■ **Source records**
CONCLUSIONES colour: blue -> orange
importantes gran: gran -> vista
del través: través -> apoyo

...

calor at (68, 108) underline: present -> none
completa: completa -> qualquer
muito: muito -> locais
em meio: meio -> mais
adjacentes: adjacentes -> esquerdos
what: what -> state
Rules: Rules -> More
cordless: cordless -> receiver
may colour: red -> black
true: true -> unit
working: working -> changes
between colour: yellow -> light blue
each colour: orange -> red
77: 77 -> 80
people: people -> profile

■ **Objective**
Give the rows that begin with the one containing "calor at (68, 108) underline: present -> none" and end with the one containing "people: people -> profile" as a Markdown table. Use the columns Number and Line, number each row, and leave out any blank lines.

■ **Written response**
| Number | Line |
|---|---|
| 1 | calor at (68, 108) underline: present -> none |
| 2 | completa: completa -> qualquer |
| 3 | muito: muito -> locais |
| 4 | em meio: meio -> mais |
| 5 | adjacentes: adjacentes -> esquerdos |
| 6 | what: what -> state |
| 7 | Rules: Rules -> More |
| 8 | cordless: cordless -> receiver |
| 9 | may colour: red -> black |
| 10 | true: true -> unit |
| 11 | working: working -> changes |
| 12 | between colour: yellow -> light blue |
| 13 | each colour: orange -> red |
| 14 | 77: 77 -> 80 |
| 15 | people: people -> profile |